Directive: Reproduce the text of both items, substituting "Convidado" for every occurrence of "Visitante" and changing nothing else. Omit the pictures from your answer.

++++++++

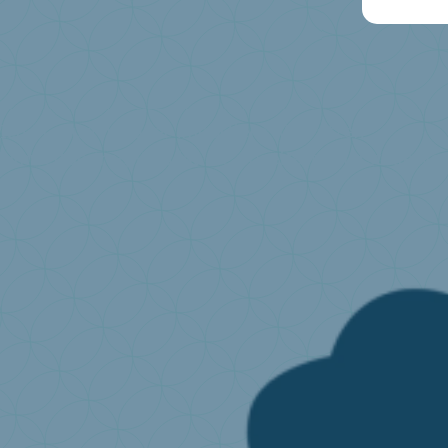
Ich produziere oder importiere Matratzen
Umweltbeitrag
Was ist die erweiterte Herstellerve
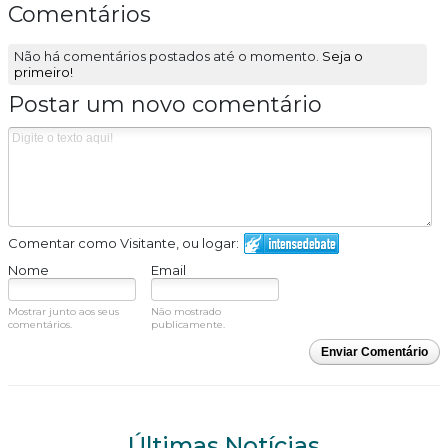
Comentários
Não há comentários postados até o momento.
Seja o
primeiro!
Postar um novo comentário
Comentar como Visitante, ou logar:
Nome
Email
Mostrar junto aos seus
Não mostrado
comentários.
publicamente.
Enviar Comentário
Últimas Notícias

++++++++

Solution to this problem:
Ich produziere oder importiere Matratzen
Umweltbeitrag
Was ist die erweiterte Herstellerve
Comentários
Não há comentários postados até o momento.
Seja o
primeiro!
Postar um novo comentário
Comentar como Convidado, ou logar:
Nome
Email
Mostrar junto aos seus
Não mostrado
comentários.
publicamente.
Enviar Comentário
Últimas Notícias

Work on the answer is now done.